TASK INSTRUCTIONS
All lines from the one containing "マダム葉先生の予約または鑑定をされている方は、こちら" through the last line below must be duplicated exactly, with nothing outside that span.

Dataset entries:
== Segment start ==

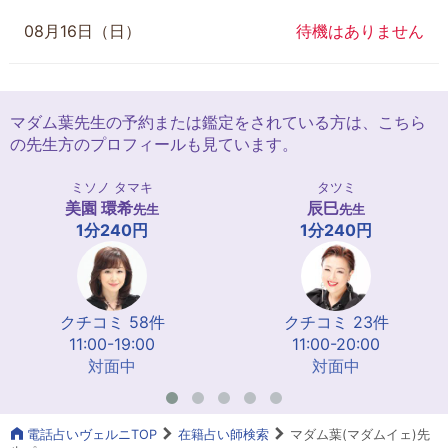
08月16日（日）
待機はありません
マダム葉先生の予約または鑑定をされている方は、こちら
の先生方のプロフィールも見ています。
ミソノ タマキ
タツミ
美園 環希
辰巳
先生
先生
1分240円
1分240円
クチコミ 58件
クチコミ 23件
11:00-19:00
11:00-20:00
対面中
対面中
電話占いヴェルニTOP
在籍占い師検索
マダム葉(マダムイェ)先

== Segment end ==

OUTPUT
マダム葉先生の予約または鑑定をされている方は、こちら
の先生方のプロフィールも見ています。
ミソノ タマキ
タツミ
美園 環希
辰巳
先生
先生
1分240円
1分240円
クチコミ 58件
クチコミ 23件
11:00-19:00
11:00-20:00
対面中
対面中
電話占いヴェルニTOP
在籍占い師検索
マダム葉(マダムイェ)先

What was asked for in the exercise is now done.